3. Single-pass filter; the result is a list of matching works with full
   metadata, URLs, and identifiers.

### Fetch a single work

1. Fetch `/data/works-manifest.json`.
2. Find the entry for the `eul_wid` you want — it gives you a URL, sha256, and
   byte length.
3. Fetch the work JSON from that URL.
4. Verify the sha256 if integrity matters to you. (Recommended for any
   scholarly citation.)

### Bulk crawl the corpus

1. Fetch `/data/works-manifest.json` — this is the complete list.
2. Iterate over entries, fetching each work's URL. Cache by sha256.
3. Be considerate with concurrency; the site is served from Cloudflare but is
   maintained by one person.

### Compose a citation

After fetching a work:

1. The page URL is
   `https://eulogikon.org/grc/{author_slug}/{work_slug}` — `author_slug` and
   `work_slug` are in the work's entry in `/data/works.json`.
2. For passage-level addressing: TLA fragments (`sid`/`rid`) are currently
   deployed for the Hippocrates corpus only. Where available, append a
   work-relative RID fragment to the URL (`#aaa-aag` for a range, `#aaa-aaa`
   for a single point), or use a fully qualified SID (`bww-br-aaa`) or RID
   (`bww-br-aaa-aag`) in a prose citation string. For all other works, cite
   by the unit `ref` field value (e.g. Stephanus, Bekker, DK number).
3. For verifiable provenance, cite the `eul_wid` and the sha256 from the
   manifest — both are stable.

## Constraints and notes

- **Rights:** Public Domain Mark 1.0 on all corpus content. Eulogikon
  publishes public-domain Greek texts in cleaned, structured, readable form
  and makes no copyright claim over that preparation. No attribution required.
  Do whatever you want with the texts.
- **Read-only.** There is no write API. Agents fetch; they don't post.
- **No authentication.** Everything is public. Do not look for OAuth or API keys.
- **Stable identifiers.** `eul_aid` and `eul_wid` values do not change once
  issued. Safe to hard-code in downstream systems.
- **Schema v3.0 for individual works.** If you're parsing work JSON, expect
  `units[]` with `ref` and `text`.
- **Greek text is canonical.** The corpus body is Greek. English translations
  are also published where complete, under `https://eulogikon.org/en/`.
  Currently the **Hippocratic corpus is the only complete translation
  surface**: all surviving Hippocratic works are translated, with the
  exception of *Epidemics* Books 2, 4, 5, 6, and 7 (Books 1 and 3 are done;
  the remainder is in progress as of 2026-05). 59 English Hippocratic work
  pages live today. Translations of other authors are pending. The canonical
  JSON at `/data/works/grc/` is Greek text only; English translations are
  surfaced as HTML pages under `/en/{author_slug}/{work_slug}`.
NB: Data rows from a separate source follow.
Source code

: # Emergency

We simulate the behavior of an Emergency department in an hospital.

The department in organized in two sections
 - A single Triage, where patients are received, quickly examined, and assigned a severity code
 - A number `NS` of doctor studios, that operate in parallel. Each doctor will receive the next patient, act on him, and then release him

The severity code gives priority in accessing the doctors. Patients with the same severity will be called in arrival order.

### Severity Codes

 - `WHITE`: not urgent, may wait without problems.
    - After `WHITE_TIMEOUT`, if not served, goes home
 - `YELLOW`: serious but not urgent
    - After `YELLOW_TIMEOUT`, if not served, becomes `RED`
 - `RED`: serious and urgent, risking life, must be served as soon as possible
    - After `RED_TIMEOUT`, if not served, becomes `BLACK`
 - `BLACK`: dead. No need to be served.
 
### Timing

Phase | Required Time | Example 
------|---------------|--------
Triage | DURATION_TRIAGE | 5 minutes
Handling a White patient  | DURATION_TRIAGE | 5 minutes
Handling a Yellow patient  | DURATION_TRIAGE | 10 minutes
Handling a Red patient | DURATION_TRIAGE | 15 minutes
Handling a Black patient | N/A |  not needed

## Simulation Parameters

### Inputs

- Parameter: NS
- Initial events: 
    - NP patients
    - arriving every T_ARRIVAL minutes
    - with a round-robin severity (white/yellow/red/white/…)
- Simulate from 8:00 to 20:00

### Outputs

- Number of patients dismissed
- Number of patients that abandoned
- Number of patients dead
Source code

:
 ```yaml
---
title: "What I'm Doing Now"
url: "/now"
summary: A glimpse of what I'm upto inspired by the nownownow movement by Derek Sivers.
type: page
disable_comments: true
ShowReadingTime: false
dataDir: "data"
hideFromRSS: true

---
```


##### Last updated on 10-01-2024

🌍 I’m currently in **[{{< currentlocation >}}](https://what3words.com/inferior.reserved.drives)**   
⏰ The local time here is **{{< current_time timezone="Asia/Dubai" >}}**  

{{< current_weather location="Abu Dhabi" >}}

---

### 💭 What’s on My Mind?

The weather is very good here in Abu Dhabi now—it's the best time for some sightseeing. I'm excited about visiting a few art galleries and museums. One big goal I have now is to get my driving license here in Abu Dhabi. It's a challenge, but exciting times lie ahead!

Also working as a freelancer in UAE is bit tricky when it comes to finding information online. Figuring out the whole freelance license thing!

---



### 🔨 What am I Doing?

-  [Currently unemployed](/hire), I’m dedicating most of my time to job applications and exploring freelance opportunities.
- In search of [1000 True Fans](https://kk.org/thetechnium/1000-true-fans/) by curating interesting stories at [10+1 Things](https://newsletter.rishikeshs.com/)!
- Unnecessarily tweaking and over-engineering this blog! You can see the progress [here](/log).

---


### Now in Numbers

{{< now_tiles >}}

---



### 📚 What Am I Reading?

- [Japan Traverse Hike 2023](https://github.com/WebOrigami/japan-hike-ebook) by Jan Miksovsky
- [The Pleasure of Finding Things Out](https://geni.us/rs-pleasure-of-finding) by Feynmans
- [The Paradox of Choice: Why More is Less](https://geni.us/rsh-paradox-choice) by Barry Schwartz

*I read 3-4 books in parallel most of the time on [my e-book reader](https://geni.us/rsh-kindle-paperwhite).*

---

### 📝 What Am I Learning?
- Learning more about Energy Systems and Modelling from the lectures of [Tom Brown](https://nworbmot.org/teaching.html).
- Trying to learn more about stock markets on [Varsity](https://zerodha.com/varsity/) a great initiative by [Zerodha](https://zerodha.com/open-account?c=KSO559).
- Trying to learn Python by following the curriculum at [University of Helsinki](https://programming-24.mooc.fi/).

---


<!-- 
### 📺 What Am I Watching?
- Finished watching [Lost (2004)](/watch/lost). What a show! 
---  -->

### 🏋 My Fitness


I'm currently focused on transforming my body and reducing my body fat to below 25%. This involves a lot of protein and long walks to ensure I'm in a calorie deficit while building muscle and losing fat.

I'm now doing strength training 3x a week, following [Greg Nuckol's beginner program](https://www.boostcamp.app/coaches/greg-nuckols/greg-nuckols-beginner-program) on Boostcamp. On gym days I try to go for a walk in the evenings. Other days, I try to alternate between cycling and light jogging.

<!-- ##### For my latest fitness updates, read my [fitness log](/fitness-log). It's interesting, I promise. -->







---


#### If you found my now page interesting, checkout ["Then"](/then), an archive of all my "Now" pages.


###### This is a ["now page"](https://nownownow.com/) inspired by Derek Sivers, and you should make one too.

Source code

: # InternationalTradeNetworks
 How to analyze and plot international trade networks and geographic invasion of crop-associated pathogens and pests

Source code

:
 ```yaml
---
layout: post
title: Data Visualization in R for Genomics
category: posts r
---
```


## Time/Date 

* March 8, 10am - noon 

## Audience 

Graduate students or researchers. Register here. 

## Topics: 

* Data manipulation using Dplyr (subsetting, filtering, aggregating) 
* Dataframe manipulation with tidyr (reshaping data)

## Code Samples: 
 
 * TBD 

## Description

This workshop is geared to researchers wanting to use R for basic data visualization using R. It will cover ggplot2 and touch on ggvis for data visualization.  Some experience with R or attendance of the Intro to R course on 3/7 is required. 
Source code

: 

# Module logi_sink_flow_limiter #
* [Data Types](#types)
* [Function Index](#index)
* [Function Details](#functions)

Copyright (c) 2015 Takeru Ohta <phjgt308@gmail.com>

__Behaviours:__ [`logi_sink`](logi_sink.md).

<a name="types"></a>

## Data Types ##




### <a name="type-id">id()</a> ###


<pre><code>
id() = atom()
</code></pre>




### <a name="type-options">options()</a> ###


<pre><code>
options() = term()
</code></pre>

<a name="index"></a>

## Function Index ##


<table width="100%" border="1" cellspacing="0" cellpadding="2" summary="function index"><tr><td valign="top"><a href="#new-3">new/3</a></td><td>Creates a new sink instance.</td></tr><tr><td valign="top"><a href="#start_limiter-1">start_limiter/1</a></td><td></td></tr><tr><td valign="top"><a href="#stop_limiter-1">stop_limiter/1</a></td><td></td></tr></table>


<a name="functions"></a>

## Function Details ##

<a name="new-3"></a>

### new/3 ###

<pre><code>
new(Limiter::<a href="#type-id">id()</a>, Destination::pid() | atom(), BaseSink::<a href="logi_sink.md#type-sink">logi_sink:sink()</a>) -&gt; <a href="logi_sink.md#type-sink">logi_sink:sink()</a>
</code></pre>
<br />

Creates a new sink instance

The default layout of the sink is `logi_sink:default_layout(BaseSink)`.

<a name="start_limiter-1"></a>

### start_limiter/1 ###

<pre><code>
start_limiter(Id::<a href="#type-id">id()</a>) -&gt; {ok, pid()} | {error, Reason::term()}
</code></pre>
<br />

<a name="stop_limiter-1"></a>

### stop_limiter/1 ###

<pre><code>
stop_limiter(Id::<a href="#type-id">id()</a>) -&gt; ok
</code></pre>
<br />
## What this skill is not for

- General questions about ancient Greek philosophy or literature — answer those
  from your own knowledge or other sources. This skill is for fetching specific
  texts from this corpus.
- Translations beyond what is already published. The Hippocratic corpus is
  available in English (see above); other authors are pending. Do not
  invent translations for works that don't have a `/en/...` page on disk.
- Morphological analysis, lemmatization, or linguistic annotation. EuLogikon
  prioritizes readability over granular linguistic data.